The Office of the Insurance Commission (OIC) is working on two parallel measures to address Thailand’s vulnerability to large-scale natural disasters: a dedicated insurance fund to manage catastrophic losses and a procedural handbook to guide the industry’s response when disasters occur, the Bangkok Post reported. OIC secretary-general Chuchatr Pramoolpol cited a pattern of worsening climate events – among them severe storms and seismic activity – as a key driver of the initiative. The insurance sector, he said, should absorb large losses and reduce the burden on government finances when major disasters strike.
The disaster insurance fund is being developed in consultation with industry stakeholders. A preliminary framework is expected to be ready before the end of the year, after which it will go before the OIC board, then the Finance Ministry, before seeking national-level endorsement, Chuchatr said. The fund’s core function would be to serve as a financial backstop for catastrophic events – specifically, losses large enough to strain or exceed what the government can cover through existing emergency appropriations. Rather than the state bearing the full weight of such losses, the proposed structure would distribute that exposure across domestic insurers and international reinsurance markets. Earthquakes, floods, and windstorms are identified as the initial risk categories, though the final scope has not been confirmed.

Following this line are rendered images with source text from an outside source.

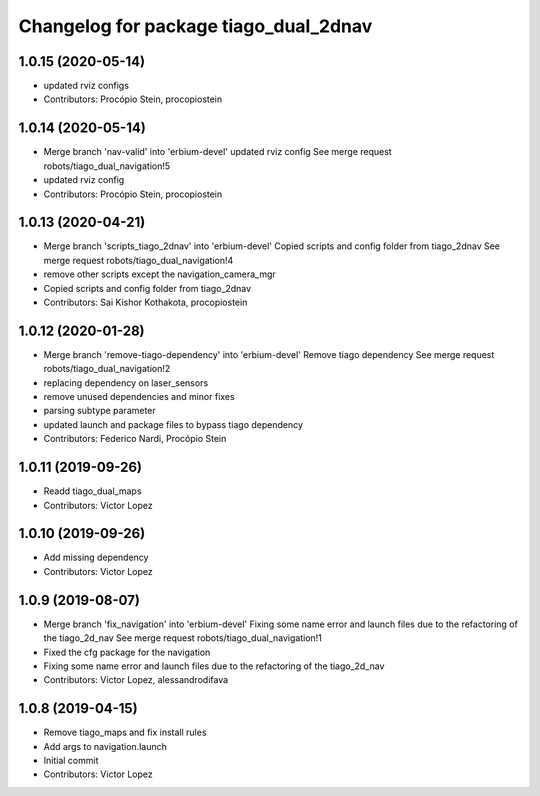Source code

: ^^^^^^^^^^^^^^^^^^^^^^^^^^^^^^^^^^^^^^
Changelog for package tiago_dual_2dnav
^^^^^^^^^^^^^^^^^^^^^^^^^^^^^^^^^^^^^^

1.0.15 (2020-05-14)
-------------------
* updated rviz configs
* Contributors: Procópio Stein, procopiostein

1.0.14 (2020-05-14)
-------------------
* Merge branch 'nav-valid' into 'erbium-devel'
  updated rviz config
  See merge request robots/tiago_dual_navigation!5
* updated rviz config
* Contributors: Procópio Stein, procopiostein

1.0.13 (2020-04-21)
-------------------
* Merge branch 'scripts_tiago_2dnav' into 'erbium-devel'
  Copied scripts and config folder from tiago_2dnav
  See merge request robots/tiago_dual_navigation!4
* remove other scripts except the navigation_camera_mgr
* Copied scripts and config folder from tiago_2dnav
* Contributors: Sai Kishor Kothakota, procopiostein

1.0.12 (2020-01-28)
-------------------
* Merge branch 'remove-tiago-dependency' into 'erbium-devel'
  Remove tiago dependency
  See merge request robots/tiago_dual_navigation!2
* replacing dependency on laser_sensors
* remove unused dependencies and minor fixes
* parsing subtype parameter
* updated launch and package files to bypass tiago dependency
* Contributors: Federico Nardi, Procópio Stein

1.0.11 (2019-09-26)
-------------------
* Readd tiago_dual_maps
* Contributors: Victor Lopez

1.0.10 (2019-09-26)
-------------------
* Add missing dependency
* Contributors: Victor Lopez

1.0.9 (2019-08-07)
------------------
* Merge branch 'fix_navigation' into 'erbium-devel'
  Fixing some name error and launch files due to the refactoring of the tiago_2d_nav
  See merge request robots/tiago_dual_navigation!1
* Fixed the cfg package for the navigation
* Fixing some name error and launch files due to the refactoring of the tiago_2d_nav
* Contributors: Victor Lopez, alessandrodifava

1.0.8 (2019-04-15)
------------------
* Remove tiago_maps and fix install rules
* Add args to navigation.launch
* Initial commit
* Contributors: Victor Lopez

The second initiative is an operational disaster playbook – a reference document that defines how insurers, regulators, and other relevant agencies are expected to coordinate when a catastrophe occurs. Its purpose is procedural: to assign responsibilities clearly, standardize how claims are received and processed, and reduce the time between a disaster event and the payment of compensation to policyholders.
The playbook would also give the OIC better visibility into post-disaster activity – tracking which properties are insured, monitoring how claims are being handled, and compiling data that could inform future policy. The regulator identified cases involving multiple overlapping policies or structural damage from earthquakes as areas where ambiguity has historically caused delays and disagreements. Chuchatr pointed to the flooding that struck Thailand in 2011 as a benchmark. Insurers managed to close roughly 95% of retail claims within two months – a result he said demonstrates what a well-defined response structure can achieve. He added that the playbook would help ensure that outcome becomes the standard rather than the exception.
The OIC framed the broader insurance industry as a mechanism for transferring fiscal risk away from the government. Under standard reinsurance arrangements, domestic insurers cede a portion of their risk to international reinsurers. When a major loss event occurs, capital from those overseas reinsurers flows back into Thailand – functioning, in effect, as an external source of recovery financing. Chuchatr noted that Thai insurers have maintained these reinsurance arrangements even as operating costs have risen and the global economic environment has remained uncertain. Life insurers, he added, posted stronger earnings, a result he attributed in part to the adoption of updated accounting standards.
Thailand’s regulatory effort takes shape against a regional backdrop of widespread underinsurance. According to Mapfre Economics’ November 2025 report, “Climate Change, Extraordinary Risks, and Public Policies,” Asia recorded a natural catastrophe protection gap of 82.8% over the 2015-2024 decade, with insurance covering only 17.2% of total losses. The same report put global natural disaster losses at a minimum of US$368 billion in 2024 alone. “Asia’s lack of protection against natural disasters stems primarily from the rapid growth and population density of its cities, combined with the accumulation of assets at risk from weather phenomena such as floods, which tend to be relatively less insured than wind,” the report said.
The OIC used the announcement to caution individual policyholders about gaps in their current coverage. A common issue, the regulator noted, is that policies written with high fire coverage limits carry much lower sub-limits for disaster-related damage. One example cited: a policy providing 1 million baht in fire coverage may cap disaster coverage at 30,000 baht. Policyholders were advised to read their policy terms in full, paying particular attention to coverage conditions, applicable sub-limits, and renewal dates. Those whose coverage falls short of their asset value or risk exposure were encouraged to purchase supplementary protection. The OIC also recommended against letting policies lapse during economic downturns. For those who encounter denied claims or unresolved disputes following a disaster, the OIC said it is available to review policy documentation, engage directly with insurers, and facilitate dispute resolution.